Addy—Aedar, the hermit of Fara—was sitting bolt upright in the boat. His hair and beard were streaming in the wind, untamed as ever, but over his cassock he was wearing a sumptuous gold and purple cloak. He had an air of having been bundled into it. In his hands he was clutching a staff, at once like his old shepherd’s crook and entirely alien to it—the mark of the shepherd of souls, its old functional shape wrought out of use and into beauty, the bishop’s spiralled crozier. He saw Cai and Fen, and used this mighty symbol of authority to wave at them, a broad grin breaking across his face. “My friends!” he yelled across the windswept distance between them. “I am pleased to see you. Wait there.”
The oarsmen stopped their efforts and brought the boat to a smooth halt in the shallows. One of them promptly leapt out and held up his hands. The old man accepted his aid but waved off the attentions of the guardsman who was trying to hold his cloak and cassock out of the water. Once out of the boat, he hitched up his garments for himself, gave his escort a friendly nod and began to splash through the wavelets, digging his crozier into the sand for balance.
Cai wanted to run to him, but something held him still. Fen too was motionless beside him. They waited until Addy was right in front of them, and then the three stood and looked at one another, all of them stilled with wonder at the changes. Addy broke the seagull silence at last. “You see,” he said sadly, “it’s as I feared. They’ve come for me at last.”
“Against your will?” Fen glanced at the soldiers, assessing his next fight. “Just make a signal. Caius and I will assist you.”
“No, no.” Addy chuckled and patted Fen’s muscular arm. “What a wolf it is! No, I am here of my own will, if not of my own desire. They came in this great ugly boat of theirs. I tried to refuse, but the young man with them was insistent—quite insistent. He agreed to let me stop and say goodbye to my friends at Fara, but I fear he’s anxious for my return. I mustn’t keep him waiting long.”
Cai followed Addy’s swift glance back over his shoulder. Standing at the rail of the ship was a slender, fair-haired man. He was dressed quite differently to the soldiers, in a gorgeous cloak of scarlet, richly embroidered all over in gold. It was fastened at the shoulder with a brooch whose jewels flashed visibly even from this far away. He didn’t look like a man much accustomed to having to wait.
Fen’s distance vision was better than Cai’s. “That lad in the prow,” Cai said. “Is he wearing a crown?”
“Not by
vikingr
standards. Our chieftains have better than that. But…”
Cai racked his brains for a name. News came slowly to Fara, and borderlines and monarchs changed fast. “Addy—did King Ecgbert of Bernicia come to fetch you?”
“Aye, it seems so. A pleasant young man.

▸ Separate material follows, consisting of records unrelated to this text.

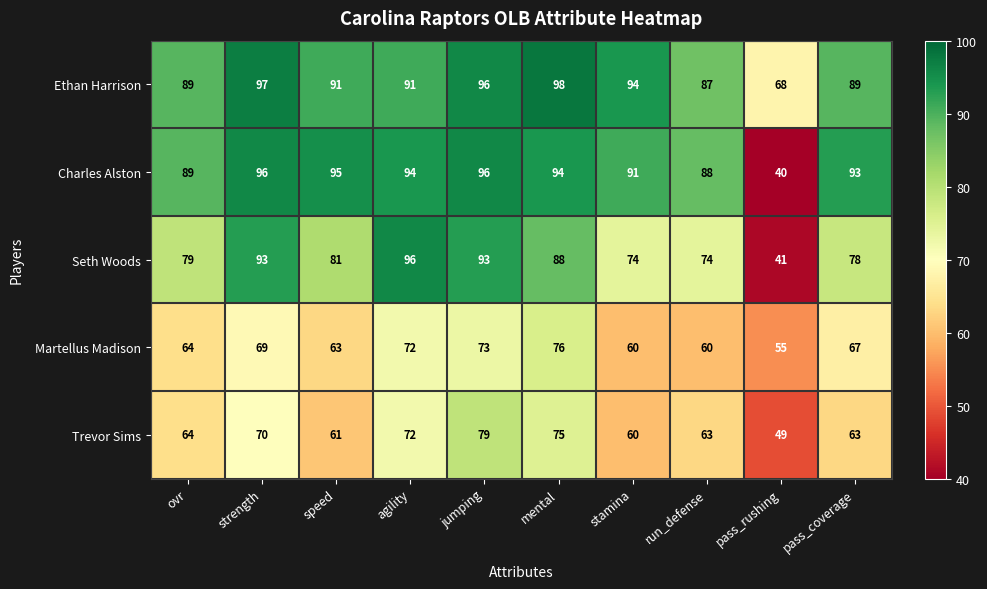

Which series has the widest spread of values?

Charles Alston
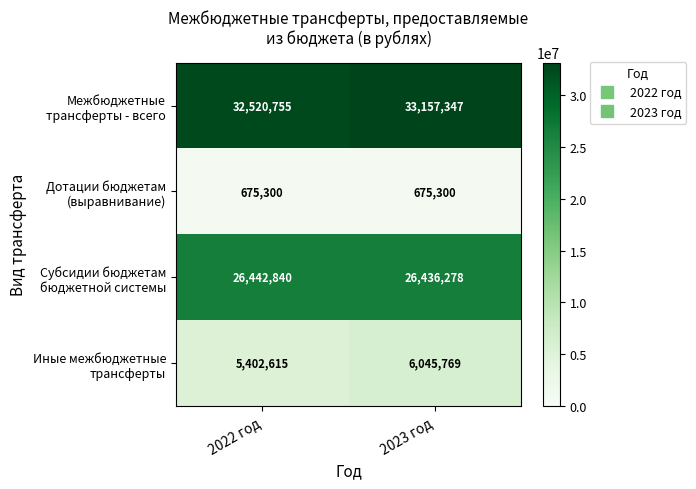

Which label corresponds to the largest value in the chart?

2023 год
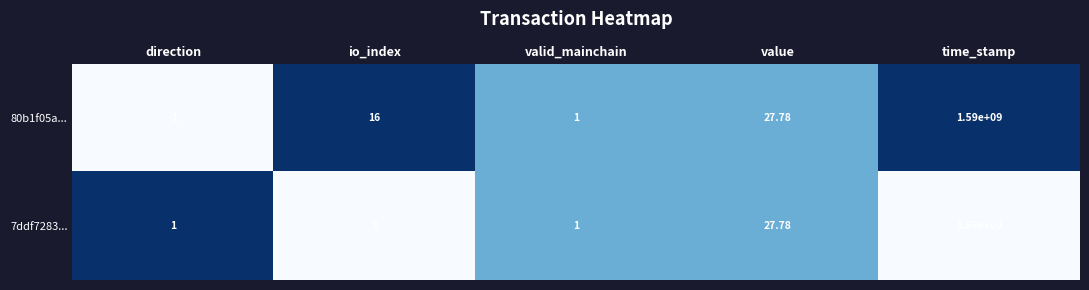

What is the maximum value shown in the chart?

1590000000.0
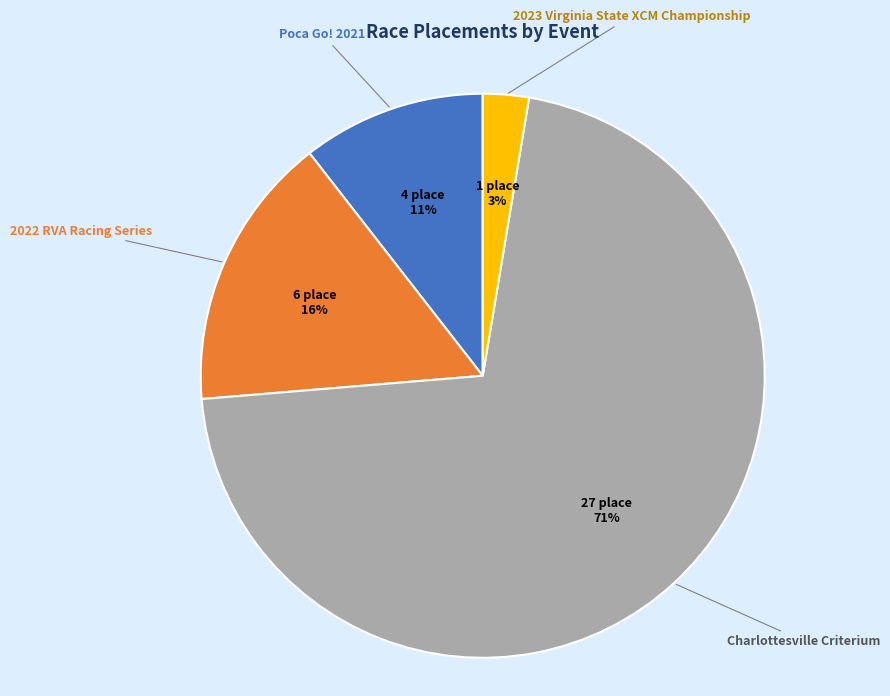

Is there a majority slice in this chart?

Yes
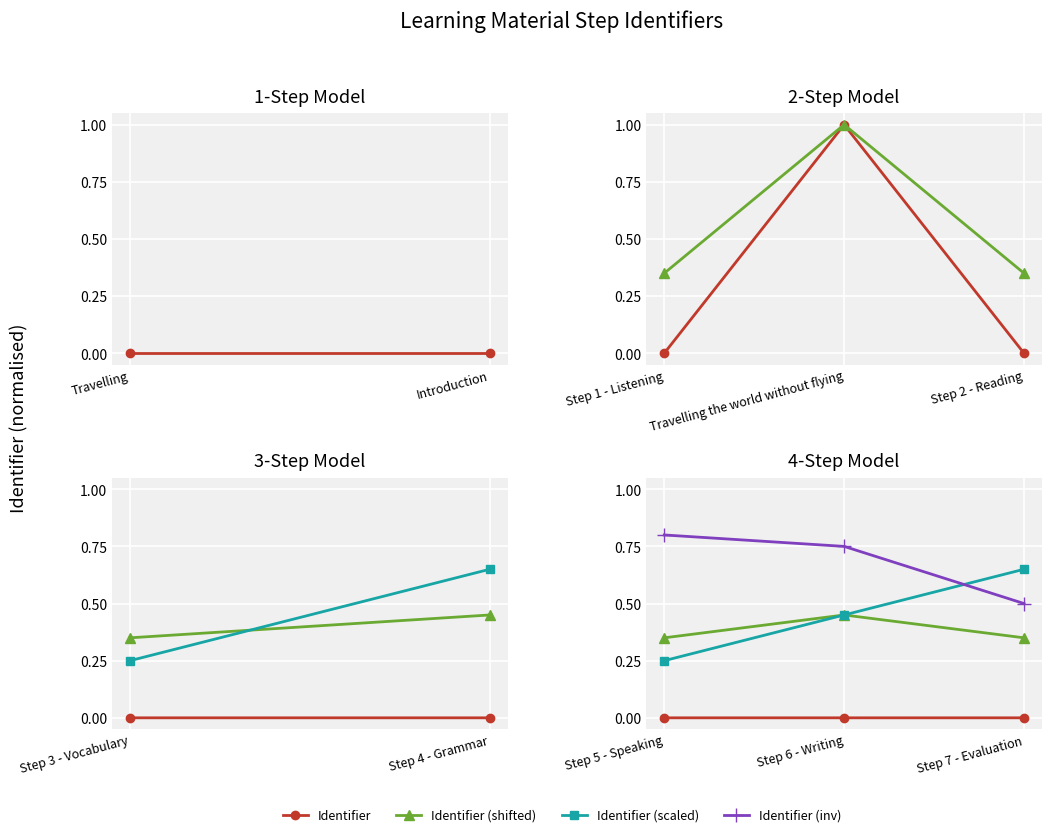

The value of Identifier at Step 6 - Writing is 0.0. True or false?

False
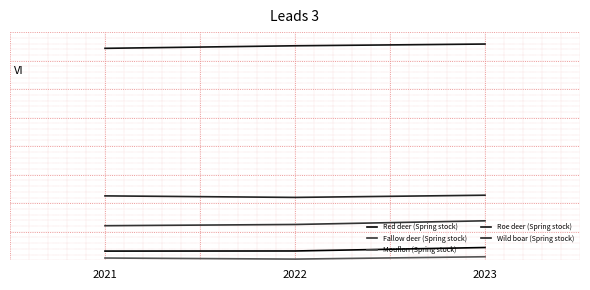

Does the chart have visible grid lines?

No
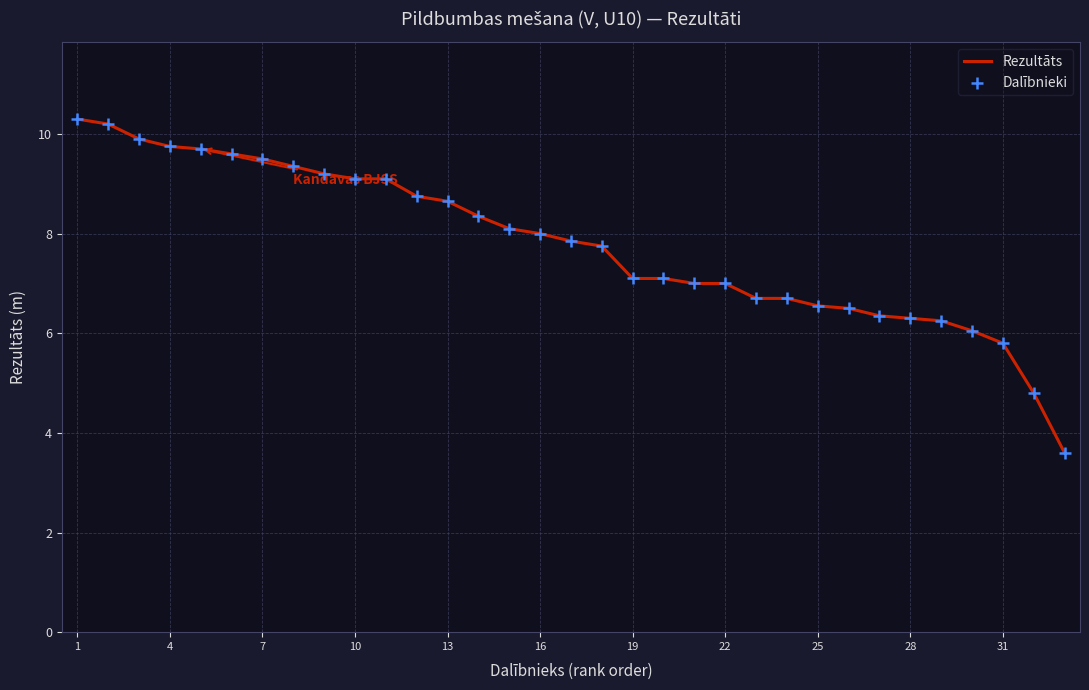

What is the minimum value shown in the chart?

3.6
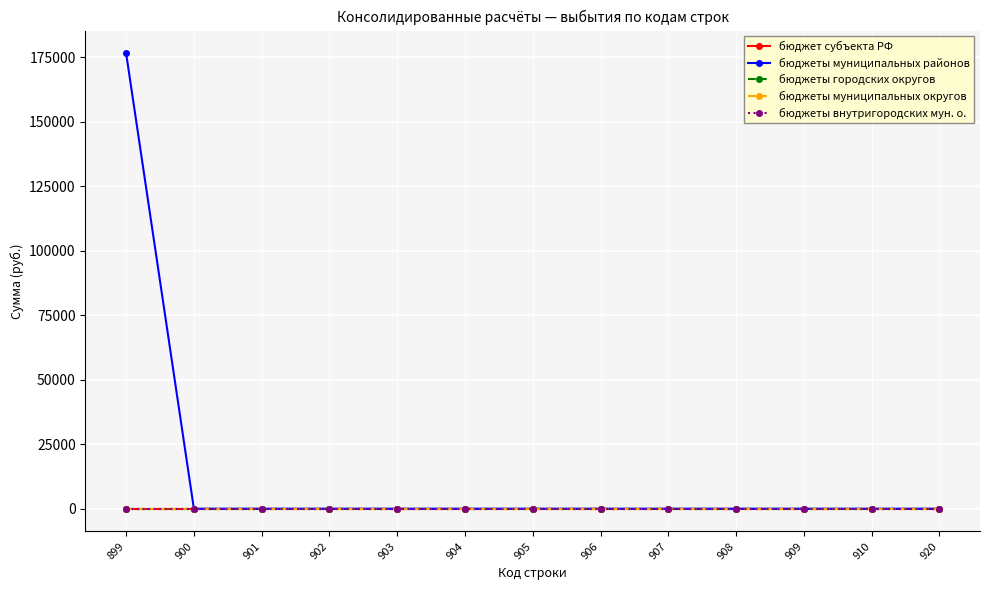

Does the chart have visible grid lines?

Yes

He took my spade from me—I was digging my garden—and gave me this staff. Put this cloak on me with his own hands. Still I would have refused him. I love my solitude, my seals and my birds. But men like your new abbot are springing up everywhere, and I can’t defeat them from here. So I shall go among them as a teacher and a leader, take up arms in my own way, and try what that will do.” He adjusted his cloak, one-handed and awkward, as if it weighed more heavily on him than he could bear. “Oh, Caius. Tell your brethren to stand—the occasion doesn’t warrant this.”
Cai turned. Behind him on the sand, Hengist and Cedric and the others—even Eyulf, his mouth wide open in amazement—had drawn together into an orderly group and fallen to their knees.
“Some of them know of your legend, sir,” Cai said hoarsely. “And all of them recognise the signs of your authority. It’s what they wish.”
“Well, it seems strange to me, but…” The old man fell silent. His attention focussed on the cliff and the green shoulder of Fara’s great rock. “Caius. What happened here?”
“There was a raid. The worst we’ve ever known, and Aelfric was killed in it. So you don’t need to worry about him anymore, but God help the rest of us—everything is gone.”